Requirement: Please write out every line of the listing without alteration, but omit the images.

Recorded data:
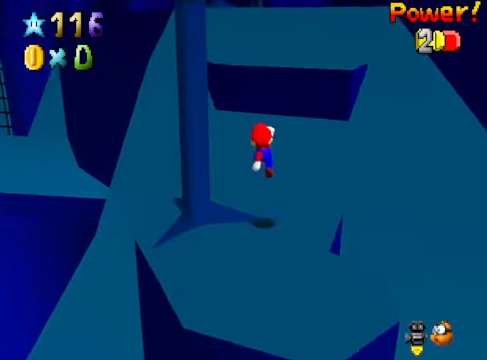
Gameplay with a controller (Xbox layout); each line is a JSON object with the inputs held at the frame after it. "events" lists button and stick changes between this image and that frame as [ms after this image, input, new state], when the widget could be followed in between. Not read: L3 R3.
{"buttons": ["A"], "left_stick": "up-right", "right_stick": "center", "events": [[234, "left_stick", "up"], [301, "A", "down"], [401, "left_stick", "up-right"]]}
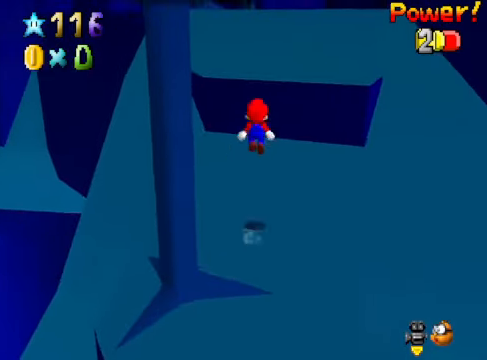
{"buttons": [], "left_stick": "up-right", "right_stick": "center", "events": [[200, "left_stick", "down-right"], [234, "A", "up"], [367, "X", "down"], [401, "left_stick", "up-right"], [501, "X", "up"]]}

Task response:
Gameplay with a controller (Xbox layout); each line is a JSON object with the inputs held at the frame after it. "events" lists button and stick changes between this image and that frame as [ms after this image, input, new state], when the widget could be followed in between. Not read: L3 R3.
{"buttons": ["A"], "left_stick": "up-right", "right_stick": "center", "events": [[234, "left_stick", "up"], [301, "A", "down"], [401, "left_stick", "up-right"]]}
{"buttons": [], "left_stick": "up-right", "right_stick": "center", "events": [[200, "left_stick", "down-right"], [234, "A", "up"], [367, "X", "down"], [401, "left_stick", "up-right"], [501, "X", "up"]]}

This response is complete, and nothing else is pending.